## INFORMATION PROVIDED
★ ★ ★ ★ ★

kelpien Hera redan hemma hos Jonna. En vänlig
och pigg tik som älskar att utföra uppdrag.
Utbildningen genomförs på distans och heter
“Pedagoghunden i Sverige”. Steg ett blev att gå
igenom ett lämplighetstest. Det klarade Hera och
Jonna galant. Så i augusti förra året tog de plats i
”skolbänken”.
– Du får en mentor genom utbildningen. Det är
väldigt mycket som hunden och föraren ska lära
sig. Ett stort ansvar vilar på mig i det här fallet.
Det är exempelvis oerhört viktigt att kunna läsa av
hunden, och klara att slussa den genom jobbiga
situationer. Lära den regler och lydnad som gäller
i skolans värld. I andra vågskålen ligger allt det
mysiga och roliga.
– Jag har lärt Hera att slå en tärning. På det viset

★ ★ ★ ★ ★

## WORK TO BE COMPLETED
Everything from the line containing "Jonna galant. Så" through the last line above should be set down exactly; include no other lines.

## YOUR SOLUTION
Jonna galant. Så i augusti förra året tog de plats i
”skolbänken”.
– Du får en mentor genom utbildningen. Det är
väldigt mycket som hunden och föraren ska lära
sig. Ett stort ansvar vilar på mig i det här fallet.
Det är exempelvis oerhört viktigt att kunna läsa av
hunden, och klara att slussa den genom jobbiga
situationer. Lära den regler och lydnad som gäller
i skolans värld. I andra vågskålen ligger allt det
mysiga och roliga.
– Jag har lärt Hera att slå en tärning. På det viset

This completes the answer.